One group’s fight for humane treatment, and the victories they win, always impact how people think about similar injustices. Once it became unacceptable - and legally actionable - to starve and beat your dog, this lady had the framework to argue that it should be equally unacceptable to starve and beat your child.
Which still begs the question: why was the default that bad to begin with? And why was there more concern for an abused pet than there was for an abused child? Well, as I see it, neglect and mistreatment is not distributed equally in any population. The same way that women being romanticized and showered with pretty words didn’t mean society did jack shit about domestic violence, animals being put on a pedestal as innocent and majestic didn’t mean they weren’t treated horribly. And a lot of them still are.
I’m reminded also of a moment in Victor Hugo’s Les Miserables where a street urchin fights some waterfowl for a crust of bread. People were starving in Paris, but the rich still went to the public park and fed the swans. Does this mean swans had it so good? Hell no. A situation where someone's access to food depends on whether someone better off decides to be charitable is inherently unjust and precarious. But it does mean you have to look deeper than the over-culture’s representation of an oppressed group - because there’s always a minority that’s “receiving bread,“ sort of. Sometimes. Definitely when the cameras are rolling. And that doesn’t mean they have any institutional power or self-determination.
(Note: Les Mis is fictional. But the dynamic I’m describing is not.)

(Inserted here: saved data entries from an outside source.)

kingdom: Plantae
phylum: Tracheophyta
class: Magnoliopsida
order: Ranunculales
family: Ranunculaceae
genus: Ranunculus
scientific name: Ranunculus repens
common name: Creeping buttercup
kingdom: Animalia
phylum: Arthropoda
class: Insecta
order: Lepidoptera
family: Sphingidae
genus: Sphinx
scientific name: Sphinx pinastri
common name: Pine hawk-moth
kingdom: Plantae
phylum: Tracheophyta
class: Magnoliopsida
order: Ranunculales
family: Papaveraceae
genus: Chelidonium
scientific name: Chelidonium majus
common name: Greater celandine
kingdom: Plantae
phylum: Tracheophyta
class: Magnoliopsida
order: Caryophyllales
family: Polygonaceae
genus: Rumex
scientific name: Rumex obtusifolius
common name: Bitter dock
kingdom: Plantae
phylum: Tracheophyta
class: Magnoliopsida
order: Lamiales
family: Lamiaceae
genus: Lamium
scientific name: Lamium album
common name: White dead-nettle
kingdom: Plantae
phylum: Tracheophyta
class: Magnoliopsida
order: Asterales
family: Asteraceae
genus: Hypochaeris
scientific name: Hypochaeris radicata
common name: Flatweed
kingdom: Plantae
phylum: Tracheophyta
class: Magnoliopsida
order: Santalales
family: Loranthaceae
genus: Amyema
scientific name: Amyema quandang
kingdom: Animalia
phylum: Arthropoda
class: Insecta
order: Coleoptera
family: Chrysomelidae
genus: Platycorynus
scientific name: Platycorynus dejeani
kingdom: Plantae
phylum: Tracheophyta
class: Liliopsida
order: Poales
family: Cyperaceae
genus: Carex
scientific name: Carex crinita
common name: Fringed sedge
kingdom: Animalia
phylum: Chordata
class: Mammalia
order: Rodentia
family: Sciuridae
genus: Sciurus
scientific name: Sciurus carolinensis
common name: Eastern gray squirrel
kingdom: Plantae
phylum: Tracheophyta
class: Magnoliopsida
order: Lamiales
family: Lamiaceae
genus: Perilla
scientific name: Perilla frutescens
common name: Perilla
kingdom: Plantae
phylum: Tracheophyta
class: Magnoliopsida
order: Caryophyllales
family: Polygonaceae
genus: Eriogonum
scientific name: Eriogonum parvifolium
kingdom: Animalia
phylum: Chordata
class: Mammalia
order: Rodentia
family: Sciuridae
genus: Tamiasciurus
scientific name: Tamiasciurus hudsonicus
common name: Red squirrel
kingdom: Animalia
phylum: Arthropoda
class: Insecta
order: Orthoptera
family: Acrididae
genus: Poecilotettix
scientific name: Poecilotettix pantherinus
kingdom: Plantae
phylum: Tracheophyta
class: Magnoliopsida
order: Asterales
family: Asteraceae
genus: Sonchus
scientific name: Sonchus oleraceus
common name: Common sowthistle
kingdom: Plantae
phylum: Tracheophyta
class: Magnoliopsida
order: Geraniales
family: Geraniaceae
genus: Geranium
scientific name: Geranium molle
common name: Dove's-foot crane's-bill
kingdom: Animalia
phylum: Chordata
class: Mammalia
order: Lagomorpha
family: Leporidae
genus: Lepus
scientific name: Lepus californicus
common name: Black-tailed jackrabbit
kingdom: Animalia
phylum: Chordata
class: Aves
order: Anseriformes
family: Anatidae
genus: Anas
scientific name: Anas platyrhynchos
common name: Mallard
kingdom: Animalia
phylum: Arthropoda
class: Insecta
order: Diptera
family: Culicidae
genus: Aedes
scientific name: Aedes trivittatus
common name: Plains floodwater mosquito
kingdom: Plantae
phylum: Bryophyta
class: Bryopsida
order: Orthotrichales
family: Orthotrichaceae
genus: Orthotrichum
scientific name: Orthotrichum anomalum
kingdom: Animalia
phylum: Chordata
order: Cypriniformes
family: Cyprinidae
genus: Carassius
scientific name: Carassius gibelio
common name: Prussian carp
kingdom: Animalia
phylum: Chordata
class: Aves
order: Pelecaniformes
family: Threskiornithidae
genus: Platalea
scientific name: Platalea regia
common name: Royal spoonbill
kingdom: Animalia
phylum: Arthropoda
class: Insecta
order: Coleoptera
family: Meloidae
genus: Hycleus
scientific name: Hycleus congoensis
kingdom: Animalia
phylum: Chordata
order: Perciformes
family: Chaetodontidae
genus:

For too long, the fact that lots of women weren’t being beaten was used as an excuse for ignoring the ones that were. And for portraying womens’ rights as an affront to all the nice men who would have acted benevolently towards them anyway - the ones who weren’t rapists even when rape was legal, for instance. There are direct correlations to be drawn between this and the way society tries to argue, now, that youth rights is some sort of insult to parents. Parents who aren’t abusive have every reason to be all for it.